EXERCISE REQUIREMENTS →
Recast the lines of the items as a JSON list of strings, one string per line and with blank lines left out, starting at the line that contains "自分が求めるものと合っているかだと思う" and continuing through the last line of the items, both ends included.

─── RECORDS FOR THIS EXERCISE ───

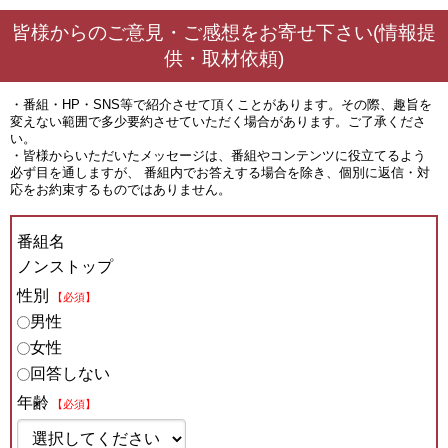
皆様からのご意見・ご感想をお寄せ下さい(情報提
供・取材依頼)
・番組・HP・SNS等で紹介させて頂くことがあります。その際、趣旨を
変えない範囲で多少要約させていただく場合があります。ご了承くださ
い。
・皆様からいただいたメッセージは、番組やコンテンツに役立てるよう
必ず目を通しますが、 番組内でお答えする場合を除き、個別に返信・対
応をお約束するものではありません。
番組名
ノンストップ
性別
【必須】
男性
女性
回答しない
年齢
【必須】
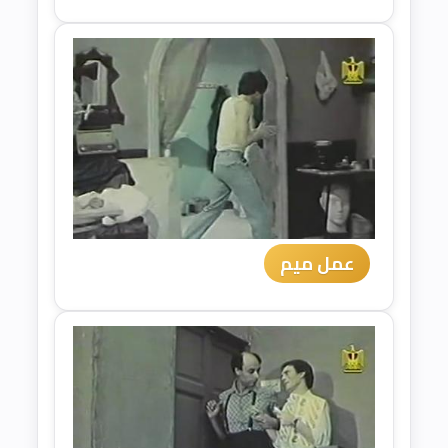
عمل ميم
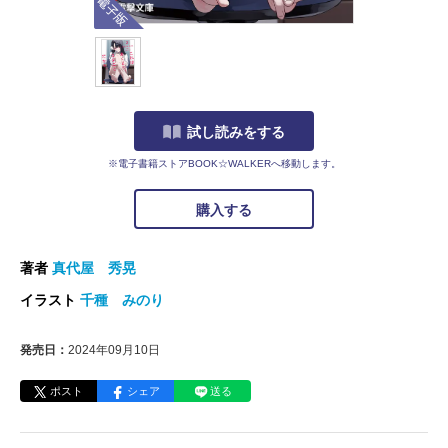
試し読みをする
※電子書籍ストアBOOK☆WALKERへ移動します。
購入する
著者
真代屋 秀晃
イラスト
千種 みのり
発売日：
2024年09月10日
ポスト
シェア
送る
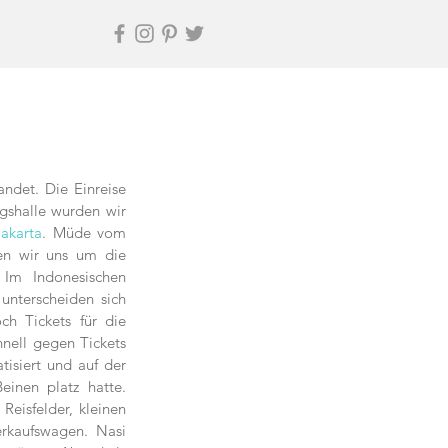
det. Die Einreise 
gshalle wurden wir 
akarta
. Müde vom 
en wir uns um die 
Im Indonesischen 
unterscheiden sich 
h Tickets für die 
nell gegen Tickets 
isiert und auf der 
nen platz hatte.  
eisfelder, kleinen 
rkaufswagen. Nasi 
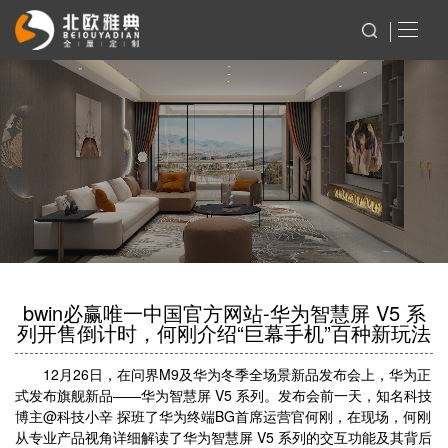
bwin必赢唯一中国官方网站-华为智慧屏 V5 系
列开售倒计时，何刚介绍“巨幕手机”百种新玩法
12月26日，在问界M9及华为冬季全场景新品发布会上，华为正
式发布旗舰新品——华为智慧屏 V5 系列。发布会前一天，知名科技
博主@科技小辛 探班了华为终端BG首席运营官何刚，在现场，何刚
从专业产品视角详细解读了华为智慧屏 V5 系列的交互功能及其背后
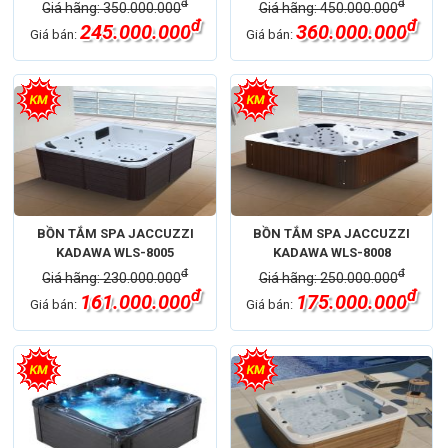
đ
đ
Giá hãng: 350.000.000
Giá hãng: 450.000.000
đ
đ
245.000.000
360.000.000
Giá bán:
Giá bán:
BỒN TẮM SPA JACCUZZI
BỒN TẮM SPA JACCUZZI
KADAWA WLS-8005
KADAWA WLS-8008
đ
đ
Giá hãng: 230.000.000
Giá hãng: 250.000.000
đ
đ
161.000.000
175.000.000
Giá bán:
Giá bán:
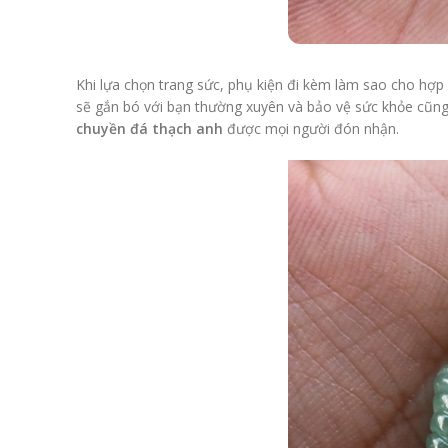
Khi lựa chọn trang sức, phụ kiện đi kèm làm sao cho hợp
sẽ gắn bó với bạn thường xuyên và bảo vệ sức khỏe cũng 
chuyền đá thạch anh
được mọi người đón nhận.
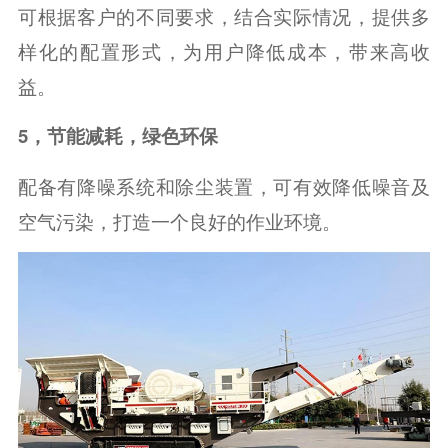
可根据客户的不同要求，结合实际情况，提供多
样化的配置形式，为用户降低成本，带来高收
益。
5，节能减耗，绿色环保
配备有降噪系统和除尘装置，可有效降低噪音及
空气污染，打造一个良好的作业环境。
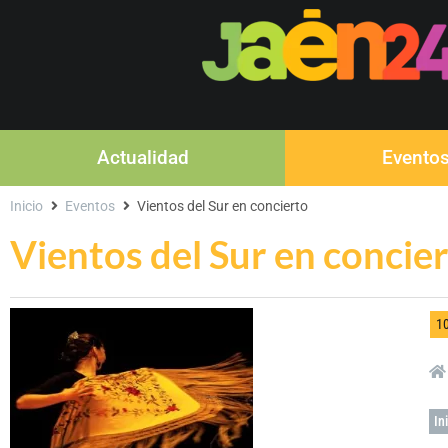
Actualidad
Evento
Inicio
Eventos
Vientos del Sur en concierto
Vientos del Sur en concie
1
In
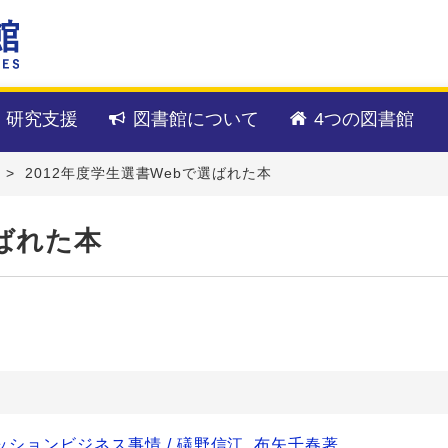
・研究支援
図書館について
4つの図書館
>
2012年度学生選書Webで選ばれた本
選ばれた本
ッションビジネス事情 / 礒野信江, 布矢千春著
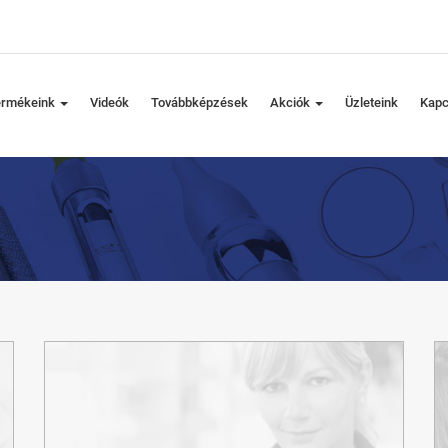
ermékeink
Videók
Továbbképzések
Akciók
Üzleteink
Kapc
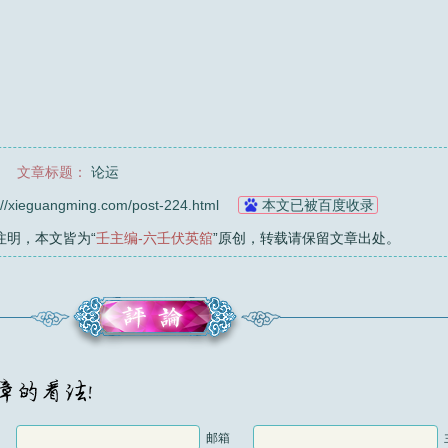
文章标题：
论运
://xieguangming.com/post-224.html
本文已被百度收录
注明，本文皆为“
壬主编-六壬伏英舘
”原创，转载请保留文章出处。
邮箱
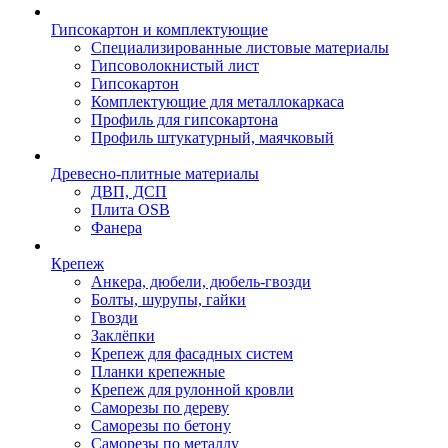
Гипсокартон и комплектующие
Специализированные листовые материалы
Гипсоволокнистый лист
Гипсокартон
Комплектующие для металлокаркаса
Профиль для гипсокартона
Профиль штукатурный, маячковый
Древесно-плитные материалы
ДВП, ДСП
Плита OSB
Фанера
Крепеж
Анкера, дюбели, дюбель-гвозди
Болты, шурупы, гайки
Гвозди
Заклёпки
Крепеж для фасадных систем
Планки крепежные
Крепеж для рулонной кровли
Саморезы по дереву
Саморезы по бетону
Саморезы по металлу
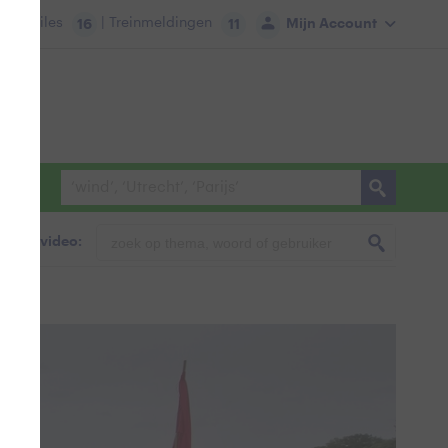
tie:
Files
| Treinmeldingen
Mijn Account
16
11
foto & video:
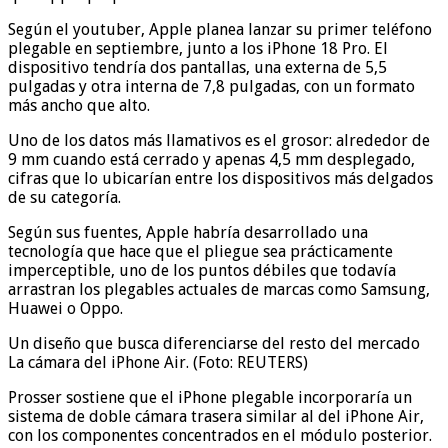
Según el youtuber, Apple planea lanzar su primer teléfono
plegable en septiembre, junto a los iPhone 18 Pro. El
dispositivo tendría dos pantallas, una externa de 5,5
pulgadas y otra interna de 7,8 pulgadas, con un formato
más ancho que alto.
Uno de los datos más llamativos es el grosor: alrededor de
9 mm cuando está cerrado y apenas 4,5 mm desplegado,
cifras que lo ubicarían entre los dispositivos más delgados
de su categoría.
Según sus fuentes, Apple habría desarrollado una
tecnología que hace que el pliegue sea prácticamente
imperceptible, uno de los puntos débiles que todavía
arrastran los plegables actuales de marcas como Samsung,
Huawei o Oppo.
Un diseño que busca diferenciarse del resto del mercado
La cámara del iPhone Air. (Foto: REUTERS)
Prosser sostiene que el iPhone plegable incorporaría un
sistema de doble cámara trasera similar al del iPhone Air,
con los componentes concentrados en el módulo posterior.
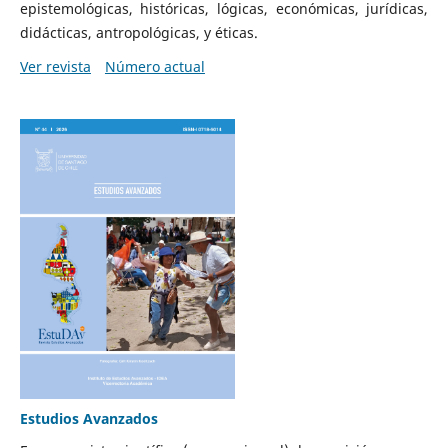
epistemológicas, históricas, lógicas, económicas, jurídicas,
didácticas, antropológicas, y éticas.
Ver revista
Número actual
Estudios Avanzados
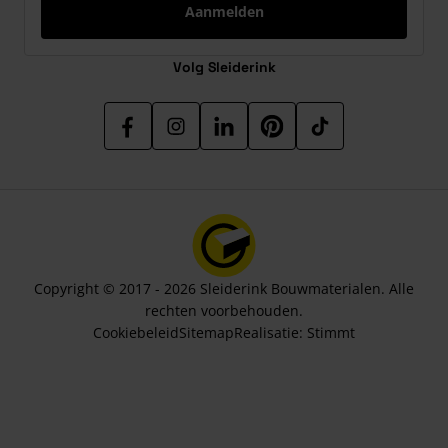
Aanmelden
Volg Sleiderink
Copyright © 2017 - 2026 Sleiderink Bouwmaterialen. Alle
rechten voorbehouden.
Cookiebeleid
Sitemap
Realisatie:
Stimmt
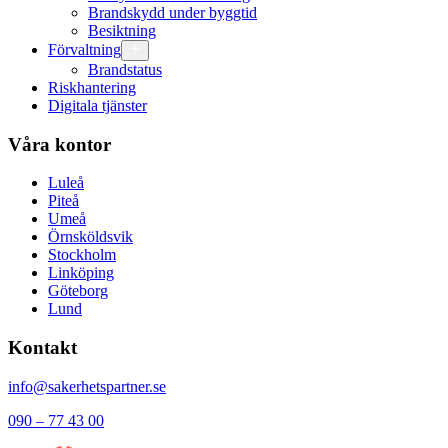
Brandskydd under byggtid
Besiktning
Förvaltning
Brandstatus
Riskhantering
Digitala tjänster
Våra kontor
Luleå
Piteå
Umeå
Örnsköldsvik
Stockholm
Linköping
Göteborg
Lund
Kontakt
info@sakerhetspartner.se
090 – 77 43 00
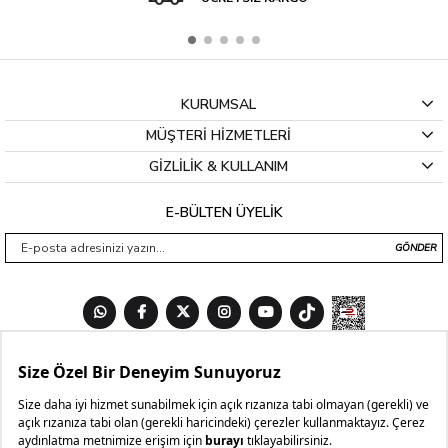
KURUMSAL
MÜŞTERİ HİZMETLERİ
GİZLİLİK & KULLANIM
E-BÜLTEN ÜYELİK
GÖNDER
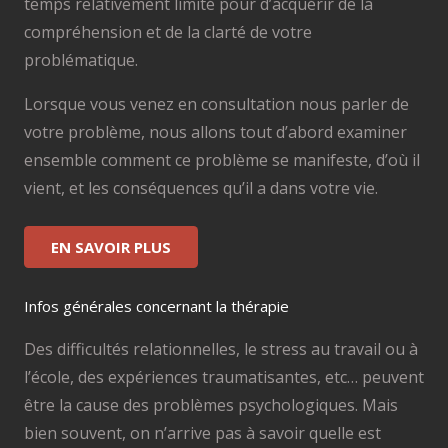
temps relativement limité pour d’acquérir de la
compréhension et de la clarté de votre
problématique.
Lorsque vous venez en consultation nous parler de
votre problème, nous allons tout d’abord examiner
ensemble comment ce problème se manifeste, d’où il
vient, et les conséquences qu’il a dans votre vie.
EN SAVOIR PLUS
Infos générales concernant la thérapie
Des difficultés relationnelles, le stress au travail ou à
l’école, des expériences traumatisantes, etc… peuvent
être la cause des problèmes psychologiques. Mais
bien souvent, on n’arrive pas à savoir quelle est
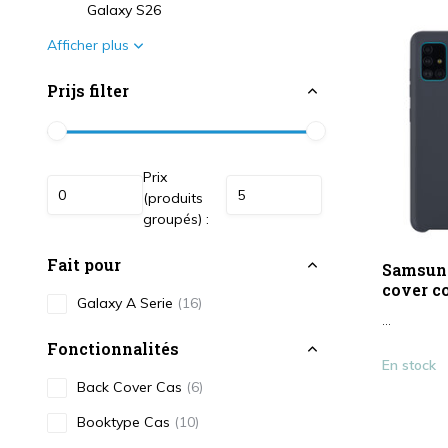
Galaxy S26
Afficher plus
Prijs filter
Prix
(produits
groupés) :
Fait pour
Samsung
cover co
Galaxy A Serie
(16)
...
Fonctionnalités
En stock
Back Cover Cas
(6)
Booktype Cas
(10)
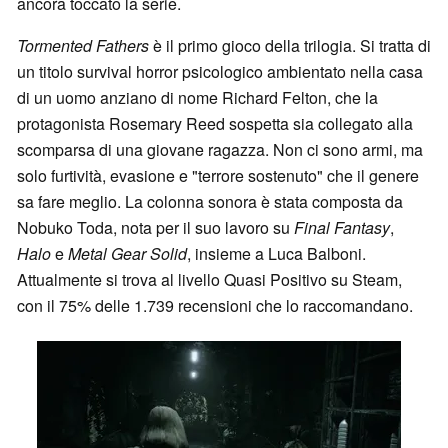
ancora toccato la serie.
Tormented Fathers
è il primo gioco della trilogia. Si tratta di
un titolo survival horror psicologico ambientato nella casa
di un uomo anziano di nome Richard Felton, che la
protagonista Rosemary Reed sospetta sia collegato alla
scomparsa di una giovane ragazza. Non ci sono armi, ma
solo furtività, evasione e "terrore sostenuto" che il genere
sa fare meglio. La colonna sonora è stata composta da
Nobuko Toda, nota per il suo lavoro su
Final Fantasy
,
Halo
e
Metal Gear Solid
, insieme a Luca Balboni.
Attualmente si trova al livello Quasi Positivo su Steam,
con il 75% delle 1.739 recensioni che lo raccomandano.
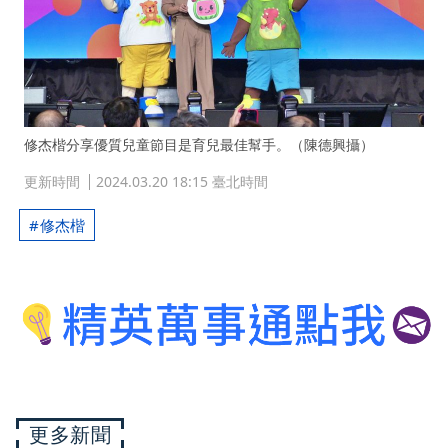
修杰楷分享優質兒童節目是育兒最佳幫手。（陳德興攝）
更新時間
2024.03.20 18:15 臺北時間
修杰楷
更多新聞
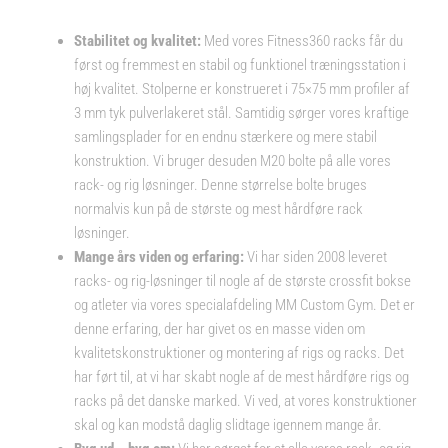
Stabilitet og kvalitet:
Med vores Fitness360 racks får du
først og fremmest en stabil og funktionel træningsstation i
høj kvalitet. Stolperne er konstrueret i 75×75 mm profiler af
3 mm tyk pulverlakeret stål. Samtidig sørger vores kraftige
samlingsplader for en endnu stærkere og mere stabil
konstruktion. Vi bruger desuden M20 bolte på alle vores
rack- og rig løsninger. Denne størrelse bolte bruges
normalvis kun på de største og mest hårdføre rack
løsninger.
Mange års viden og erfaring:
Vi har siden 2008 leveret
racks- og rig-løsninger til nogle af de største crossfit bokse
og atleter via vores specialafdeling MM Custom Gym. Det er
denne erfaring, der har givet os en masse viden om
kvalitetskonstruktioner og montering af rigs og racks. Det
har ført til, at vi har skabt nogle af de mest hårdføre rigs og
racks på det danske marked. Vi ved, at vores konstruktioner
skal og kan modstå daglig slidtage igennem mange år.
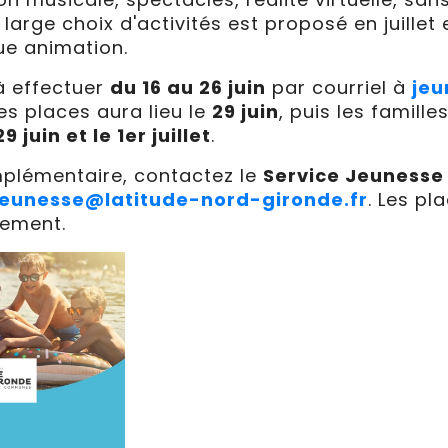
n large choix d'activités est proposé en juille
ue animation.
à effectuer
du 16 au 26 juin
par courriel à
jeu
des places aura lieu le
29 juin
, puis les famill
29 juin et le 1er juillet
.
mplémentaire, contactez le
Service Jeunesse
jeunesse@latitude-nord-gironde.fr
. Les pl
dement.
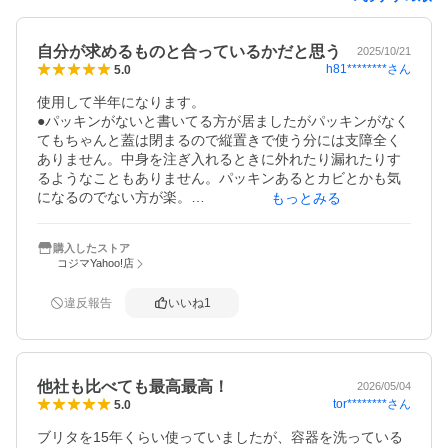
自分が求めるものと合っているかだと思う
2025/10/21
h81********
さん
5.0
使用して半年になります。

●パッキンがないと書いてる方が居ましたがパッキンがなく
てもちゃんと蓋は閉まるので縦置きで使う分には支障全く
ありません。中身を注ぎ入れるときに外れたり漏れたりす
るようなこともありません。パッキンあるとカビとかも気
になるのでない方が楽。

もっとみる
●浄水機能に関しては浄水されてるか分からないのはどの浄
水器にも言えることなので信用できない人はペットボトル
購入したストア
で毎回水買うのがいいかと。味は水道水そのまま飲むより
コジマYahoo!店
カルキ臭とかないかなと個人的には思います。

●カートリッジは期間があるので取り替えが必要ですがつけ
違反報告
いいね
1
っぱなしで効果ないよりはちゃんと交換した方が衛生的で
良いかと思います。

ペットボトル買って飲んでましたが1日1本2lのペットボト
他社も比べても最高最高！
ル安くても1ヶ月2000〜3000円でペットボトルのゴミが毎
2026/05/04
tor********
さん
5.0
回出る。ウォーターサーバーも試したことありますが結構
お金かかったしボトルはペットボトルと同様にゴミが出
ブリタを15年くらい使っていましたが、容器を洗っている
る、ウォーターサーバー自体のメンテナンスもあるので個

───

ANSWER FOR THIS EXERCISE →
[
  "自分が求めるものと合っているかだと思う",
  "2025/10/21",
  "h81********",
  "さん",
  "5.0",
  "使用して半年になります。",
  "●パッキンがないと書いてる方が居ましたがパッキンがなく",
  "てもちゃんと蓋は閉まるので縦置きで使う分には支障全く",
  "ありません。中身を注ぎ入れるときに外れたり漏れたりす",
  "るようなこともありません。パッキンあるとカビとかも気",
  "になるのでない方が楽。",
  "もっとみる",
  "●浄水機能に関しては浄水されてるか分からないのはどの浄",
  "水器にも言えることなので信用できない人はペットボトル",
  "購入したストア",
  "で毎回水買うのがいいかと。味は水道水そのまま飲むより",
  "コジマYahoo!店",
  "カルキ臭とかないかなと個人的には思います。",
  "●カートリッジは期間があるので取り替えが必要ですがつけ",
  "違反報告",
  "いいね",
  "1",
  "っぱなしで効果ないよりはちゃんと交換した方が衛生的で",
  "良いかと思います。",
  "ペットボトル買って飲んでましたが1日1本2lのペットボト",
  "他社も比べても最高最高！",
  "ル安くても1ヶ月2000〜3000円でペットボトルのゴミが毎",
  "2026/05/04",
  "tor********",
  "さん",
  "5.0",
  "回出る。ウォーターサーバーも試したことありますが結構",
  "お金かかったしボトルはペットボトルと同様にゴミが出",
  "ブリタを15年くらい使っていましたが、容器を洗っている",
  "る、ウォーターサーバー自体のメンテナンスもあるので個"
]